### Description of the task
Pull out each line in the listing below that contains the string "BezierPathEditor", and copy those lines in full.

━━━━━━━━━━

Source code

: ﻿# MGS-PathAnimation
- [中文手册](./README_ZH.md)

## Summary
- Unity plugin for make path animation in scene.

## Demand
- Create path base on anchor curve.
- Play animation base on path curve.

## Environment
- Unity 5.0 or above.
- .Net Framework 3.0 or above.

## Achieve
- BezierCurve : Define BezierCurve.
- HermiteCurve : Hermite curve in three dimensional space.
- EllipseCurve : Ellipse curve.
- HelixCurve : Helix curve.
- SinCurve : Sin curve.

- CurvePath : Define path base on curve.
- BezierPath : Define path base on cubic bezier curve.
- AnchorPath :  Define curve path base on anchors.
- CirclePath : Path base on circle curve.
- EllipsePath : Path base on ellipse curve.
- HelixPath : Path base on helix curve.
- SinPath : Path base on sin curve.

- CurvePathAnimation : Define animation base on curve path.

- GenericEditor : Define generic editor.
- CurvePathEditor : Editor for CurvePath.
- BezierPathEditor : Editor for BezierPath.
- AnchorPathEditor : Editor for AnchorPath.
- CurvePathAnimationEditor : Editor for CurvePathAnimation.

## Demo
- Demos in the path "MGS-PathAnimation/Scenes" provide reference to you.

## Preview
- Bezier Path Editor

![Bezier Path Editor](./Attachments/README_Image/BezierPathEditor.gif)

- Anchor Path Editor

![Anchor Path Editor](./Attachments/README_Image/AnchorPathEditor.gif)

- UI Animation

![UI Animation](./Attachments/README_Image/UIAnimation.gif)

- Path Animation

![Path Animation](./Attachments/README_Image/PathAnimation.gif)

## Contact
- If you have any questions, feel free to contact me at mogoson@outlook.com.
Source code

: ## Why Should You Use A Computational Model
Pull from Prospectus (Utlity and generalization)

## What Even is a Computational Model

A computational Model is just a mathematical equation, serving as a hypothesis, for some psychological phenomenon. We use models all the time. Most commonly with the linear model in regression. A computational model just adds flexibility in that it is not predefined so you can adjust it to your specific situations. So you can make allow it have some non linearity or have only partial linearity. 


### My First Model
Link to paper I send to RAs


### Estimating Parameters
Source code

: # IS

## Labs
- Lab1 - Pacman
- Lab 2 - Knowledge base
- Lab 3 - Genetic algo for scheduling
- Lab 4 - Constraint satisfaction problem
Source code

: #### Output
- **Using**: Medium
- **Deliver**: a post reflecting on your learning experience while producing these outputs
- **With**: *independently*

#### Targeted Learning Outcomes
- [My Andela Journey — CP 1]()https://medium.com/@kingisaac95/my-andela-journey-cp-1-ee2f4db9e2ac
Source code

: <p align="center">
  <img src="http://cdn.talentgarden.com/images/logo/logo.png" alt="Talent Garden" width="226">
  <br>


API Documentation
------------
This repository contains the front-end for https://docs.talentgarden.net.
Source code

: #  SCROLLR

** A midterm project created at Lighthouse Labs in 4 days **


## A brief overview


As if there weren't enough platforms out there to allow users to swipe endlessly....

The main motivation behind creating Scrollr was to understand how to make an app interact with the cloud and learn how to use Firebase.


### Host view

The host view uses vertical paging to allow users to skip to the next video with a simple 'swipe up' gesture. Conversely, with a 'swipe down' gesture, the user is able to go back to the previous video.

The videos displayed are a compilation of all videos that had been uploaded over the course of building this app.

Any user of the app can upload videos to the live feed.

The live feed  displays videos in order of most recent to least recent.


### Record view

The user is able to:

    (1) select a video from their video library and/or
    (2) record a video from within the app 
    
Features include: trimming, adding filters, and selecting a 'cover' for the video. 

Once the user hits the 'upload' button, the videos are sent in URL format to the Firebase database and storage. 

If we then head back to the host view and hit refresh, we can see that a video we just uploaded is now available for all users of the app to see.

━━━━━━━━━━

### Your response
- BezierPathEditor : Editor for BezierPath.
![Bezier Path Editor](./Attachments/README_Image/BezierPathEditor.gif)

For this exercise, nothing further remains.